Il n’est pas infaillible !
(Le sous-amendement no 1135, accepté par la commission, est adopté.)
L’amendement no 632 de M. le rapporteur général est rédactionnel.
(L’amendement no 632, accepté par le gouvernement, est adopté.)
L’amendement no 633 de M. le rapporteur général, qui fait l’objet d’un sous-amendement, est rédactionnel.La parole est à Mme la ministre déléguée, pour soutenir le sous-amendement no 1136 et donner l’avis du gouvernement sur l’amendement.
Il s’agit là encore d’améliorer la rédaction proposée.
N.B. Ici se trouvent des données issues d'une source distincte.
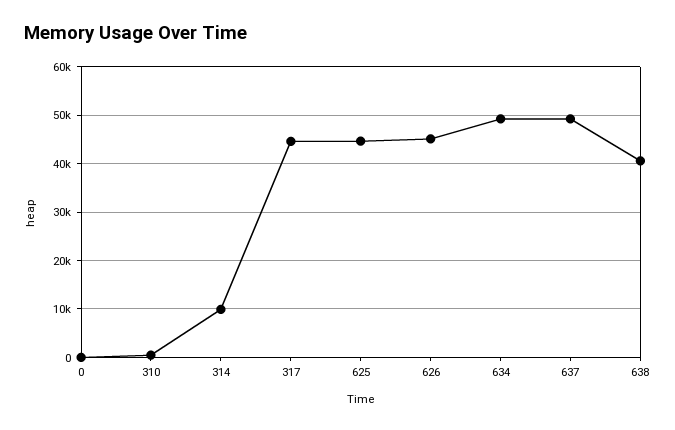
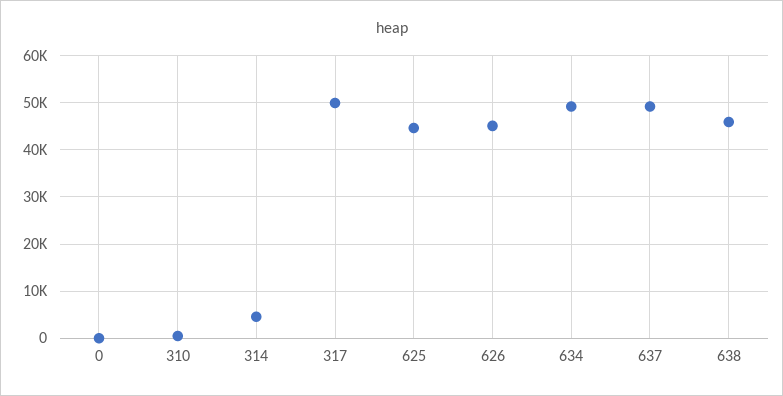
314: 10000 -> 4000
317: 44000 -> 50000
638: 40000 -> 46000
(Le sous-amendement no 1136, accepté par la commission, est adopté.)
(L’amendement no 633, sous-amendé, accepté par le gouvernement, est adopté.)
Les amendements nos 634, 635, 636, 637, 638, 639, 640 et 641 de M. le rapporteur général sont rédactionnels.
(Les amendements nos 634, 635, 636, 637, 638, 639, 640 et 641, successivement mis aux voix, sont adoptés.)
(L’article 36 ter est adopté.)
Je suis saisie de deux amendements, nos 504 et 592, pouvant être soumis à une discussion commune. La parole est à Mme Annie Vidal, pour soutenir l’amendement no 504.
Il apparaît à l’usage que la répartition de la compensation liée aux revalorisations prévues par le Ségur de la santé entre les départements n’est pas tout à fait à l’image de la réalité. C’est pourquoi l’amendement prévoit qu’elle se fasse en fonction non seulement du nombre de places dans les établissements sociaux et médico-sociaux mais aussi de leur taux d’encadrement.
La parole est à M. le rapporteur général, pour soutenir l’amendement no 592.
Pour faire avancer les débats, je le retire au profit de celui de Mme Vidal.
(L’amendement no 592 est retiré.)
Quel est l’avis de la commission ?
Pour que tout le monde comprenne bien, cet amendement tend à distribuer 85 millions d’euros de dotations. Elles visent à compenser partiellement le Ségur et ne concernent pas tout le monde – je rappelle que toutes les associations et tout le personnel technique et administratif ne sont pas concernés par le Ségur à l’heure où nous nous parlons.La répartition de ces 85 millions a connu plusieurs évolutions. La rédaction initiale prévoyait qu’elle se fasse en fonction du nombre de places ouvertes. Le Sénat a introduit un changement bienvenu en prenant comme critère « le nombre de personnels concernés ». Cela me semble plus approprié parce que ce sont eux, non les établissements, qui recevront cet argent.Le gouvernement nous indique que la clef de répartition a déjà été déterminée, mais cela n’empêche pas de réfléchir à une nouvelle clef pour l’avenir. L’amendement de Mme Vidal prévoit un […]
Quel est l’avis du gouvernement ?
Favorable.
Les amendements nos 615 et 616 de M. le rapporteur général sont rédactionnels.
(Les amendements nos 615 et 616, acceptés par le gouvernement, sont successivement adoptés.)
Les amendements nos 912 rectifié et 976 de M. le rapporteur général, sont rédactionnels.